"""

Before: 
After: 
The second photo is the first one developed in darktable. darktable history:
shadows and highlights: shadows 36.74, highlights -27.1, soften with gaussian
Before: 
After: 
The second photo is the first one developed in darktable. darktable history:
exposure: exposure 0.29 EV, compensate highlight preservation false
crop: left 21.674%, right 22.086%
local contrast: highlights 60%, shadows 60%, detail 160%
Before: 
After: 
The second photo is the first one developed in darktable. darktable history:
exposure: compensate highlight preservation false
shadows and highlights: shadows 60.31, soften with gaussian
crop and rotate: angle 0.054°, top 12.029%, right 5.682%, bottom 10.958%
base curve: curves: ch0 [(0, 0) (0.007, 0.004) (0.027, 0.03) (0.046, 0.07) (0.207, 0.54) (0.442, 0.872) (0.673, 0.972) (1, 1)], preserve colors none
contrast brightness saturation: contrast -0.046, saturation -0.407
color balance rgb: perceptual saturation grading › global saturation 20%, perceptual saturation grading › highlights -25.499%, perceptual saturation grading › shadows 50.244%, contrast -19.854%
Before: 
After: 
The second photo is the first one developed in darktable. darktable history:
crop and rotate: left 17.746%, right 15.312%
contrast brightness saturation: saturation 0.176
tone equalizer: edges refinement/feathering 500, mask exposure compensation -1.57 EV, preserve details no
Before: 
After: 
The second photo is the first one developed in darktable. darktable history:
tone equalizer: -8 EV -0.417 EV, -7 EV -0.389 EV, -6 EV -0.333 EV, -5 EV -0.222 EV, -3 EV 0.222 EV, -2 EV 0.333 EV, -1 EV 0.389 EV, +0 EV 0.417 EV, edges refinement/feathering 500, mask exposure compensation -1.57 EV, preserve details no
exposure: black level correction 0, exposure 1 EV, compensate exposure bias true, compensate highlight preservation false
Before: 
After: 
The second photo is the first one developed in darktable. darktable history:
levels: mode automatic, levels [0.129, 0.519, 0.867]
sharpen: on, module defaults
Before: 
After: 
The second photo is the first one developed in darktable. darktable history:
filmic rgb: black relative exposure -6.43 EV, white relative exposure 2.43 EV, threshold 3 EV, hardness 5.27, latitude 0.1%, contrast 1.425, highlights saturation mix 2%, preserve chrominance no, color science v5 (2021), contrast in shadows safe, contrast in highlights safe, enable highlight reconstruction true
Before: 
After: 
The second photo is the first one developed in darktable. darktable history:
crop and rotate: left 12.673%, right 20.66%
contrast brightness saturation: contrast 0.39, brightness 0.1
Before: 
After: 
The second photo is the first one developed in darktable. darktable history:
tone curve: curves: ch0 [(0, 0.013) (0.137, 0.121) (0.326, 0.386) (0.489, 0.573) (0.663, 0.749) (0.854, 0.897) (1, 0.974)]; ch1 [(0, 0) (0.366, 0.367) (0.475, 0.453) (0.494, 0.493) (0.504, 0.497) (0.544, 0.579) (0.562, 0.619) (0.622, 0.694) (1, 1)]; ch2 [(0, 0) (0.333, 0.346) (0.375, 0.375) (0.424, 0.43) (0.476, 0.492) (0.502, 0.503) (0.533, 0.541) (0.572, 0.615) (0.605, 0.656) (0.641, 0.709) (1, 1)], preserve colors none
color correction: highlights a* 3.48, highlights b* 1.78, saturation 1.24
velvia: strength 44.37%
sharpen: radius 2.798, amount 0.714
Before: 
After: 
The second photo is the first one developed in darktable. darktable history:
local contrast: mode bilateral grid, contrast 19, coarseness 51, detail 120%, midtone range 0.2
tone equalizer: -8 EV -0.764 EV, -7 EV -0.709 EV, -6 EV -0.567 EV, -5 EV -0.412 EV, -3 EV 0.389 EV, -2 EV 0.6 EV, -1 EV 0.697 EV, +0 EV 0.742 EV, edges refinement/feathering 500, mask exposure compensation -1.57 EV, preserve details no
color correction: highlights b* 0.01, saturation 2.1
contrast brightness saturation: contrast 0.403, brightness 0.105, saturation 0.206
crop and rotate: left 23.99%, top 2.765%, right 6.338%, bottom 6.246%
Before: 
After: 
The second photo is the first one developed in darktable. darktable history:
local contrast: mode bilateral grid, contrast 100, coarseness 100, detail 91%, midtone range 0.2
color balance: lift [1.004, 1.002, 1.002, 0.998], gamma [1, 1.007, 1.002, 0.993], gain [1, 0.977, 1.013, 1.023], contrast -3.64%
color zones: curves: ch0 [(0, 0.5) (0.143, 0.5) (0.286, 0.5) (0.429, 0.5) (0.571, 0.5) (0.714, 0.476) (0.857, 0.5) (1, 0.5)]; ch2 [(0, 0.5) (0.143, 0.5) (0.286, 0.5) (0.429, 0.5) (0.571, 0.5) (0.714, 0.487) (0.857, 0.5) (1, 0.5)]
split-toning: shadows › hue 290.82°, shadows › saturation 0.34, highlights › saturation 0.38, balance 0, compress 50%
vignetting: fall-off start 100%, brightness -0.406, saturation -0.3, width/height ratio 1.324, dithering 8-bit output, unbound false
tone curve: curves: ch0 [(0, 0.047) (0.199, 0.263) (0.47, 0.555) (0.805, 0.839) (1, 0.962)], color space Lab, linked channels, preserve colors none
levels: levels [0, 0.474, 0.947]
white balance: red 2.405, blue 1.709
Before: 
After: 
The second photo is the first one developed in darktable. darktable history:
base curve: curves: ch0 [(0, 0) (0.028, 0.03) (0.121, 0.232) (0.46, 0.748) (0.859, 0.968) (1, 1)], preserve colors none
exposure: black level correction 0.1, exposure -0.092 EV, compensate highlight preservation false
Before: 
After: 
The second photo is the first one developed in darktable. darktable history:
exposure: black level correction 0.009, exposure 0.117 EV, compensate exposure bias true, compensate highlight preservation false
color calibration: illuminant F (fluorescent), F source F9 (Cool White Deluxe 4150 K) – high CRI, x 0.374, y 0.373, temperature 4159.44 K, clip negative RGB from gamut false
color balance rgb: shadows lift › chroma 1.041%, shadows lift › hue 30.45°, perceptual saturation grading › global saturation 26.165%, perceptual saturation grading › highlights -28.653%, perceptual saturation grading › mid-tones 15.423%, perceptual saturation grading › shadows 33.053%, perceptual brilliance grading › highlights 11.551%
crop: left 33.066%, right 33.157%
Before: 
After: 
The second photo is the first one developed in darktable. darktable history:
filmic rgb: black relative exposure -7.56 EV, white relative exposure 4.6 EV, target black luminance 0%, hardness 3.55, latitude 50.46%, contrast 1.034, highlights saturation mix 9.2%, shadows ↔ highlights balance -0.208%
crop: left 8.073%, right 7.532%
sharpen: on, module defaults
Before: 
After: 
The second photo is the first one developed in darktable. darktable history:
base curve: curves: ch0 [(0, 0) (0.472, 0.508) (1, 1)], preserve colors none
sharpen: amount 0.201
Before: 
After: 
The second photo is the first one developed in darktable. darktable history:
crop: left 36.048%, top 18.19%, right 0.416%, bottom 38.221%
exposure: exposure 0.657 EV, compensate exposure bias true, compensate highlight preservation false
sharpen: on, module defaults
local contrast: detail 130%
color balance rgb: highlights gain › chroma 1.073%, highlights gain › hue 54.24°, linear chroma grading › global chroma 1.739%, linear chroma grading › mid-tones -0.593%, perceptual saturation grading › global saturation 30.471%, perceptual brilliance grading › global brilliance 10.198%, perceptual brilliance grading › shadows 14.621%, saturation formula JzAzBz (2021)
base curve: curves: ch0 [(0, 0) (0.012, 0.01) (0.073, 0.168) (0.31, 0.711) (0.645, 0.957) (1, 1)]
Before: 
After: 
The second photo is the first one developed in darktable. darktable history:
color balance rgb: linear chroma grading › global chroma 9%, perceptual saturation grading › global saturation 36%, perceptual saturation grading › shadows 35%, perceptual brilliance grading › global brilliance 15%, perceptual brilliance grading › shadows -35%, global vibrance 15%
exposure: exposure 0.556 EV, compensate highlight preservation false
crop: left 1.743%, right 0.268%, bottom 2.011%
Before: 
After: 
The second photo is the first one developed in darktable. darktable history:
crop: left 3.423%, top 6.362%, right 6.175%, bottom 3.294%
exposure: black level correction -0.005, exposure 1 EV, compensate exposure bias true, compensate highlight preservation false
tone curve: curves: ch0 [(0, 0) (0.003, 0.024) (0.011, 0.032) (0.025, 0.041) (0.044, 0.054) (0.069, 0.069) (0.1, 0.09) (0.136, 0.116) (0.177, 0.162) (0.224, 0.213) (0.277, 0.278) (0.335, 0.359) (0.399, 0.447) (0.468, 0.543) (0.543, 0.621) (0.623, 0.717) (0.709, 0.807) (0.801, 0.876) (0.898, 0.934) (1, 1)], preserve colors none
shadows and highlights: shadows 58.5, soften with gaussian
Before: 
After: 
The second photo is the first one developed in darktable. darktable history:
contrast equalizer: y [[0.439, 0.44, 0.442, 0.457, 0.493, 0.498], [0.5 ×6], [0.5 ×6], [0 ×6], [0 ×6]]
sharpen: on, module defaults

"""

▶ _Brief_:
Rewrite the material from its beginning through the line containing "shadows and highlights: shadows 36.74, highlights", inclusive, changing "developed" to "edited" and leaving everything else as it is.

▶ _Written answer_:
Before: 
After: 
The second photo is the first one edited in darktable. darktable history:
shadows and highlights: shadows 36.74, highlights -27.1, soften with gaussian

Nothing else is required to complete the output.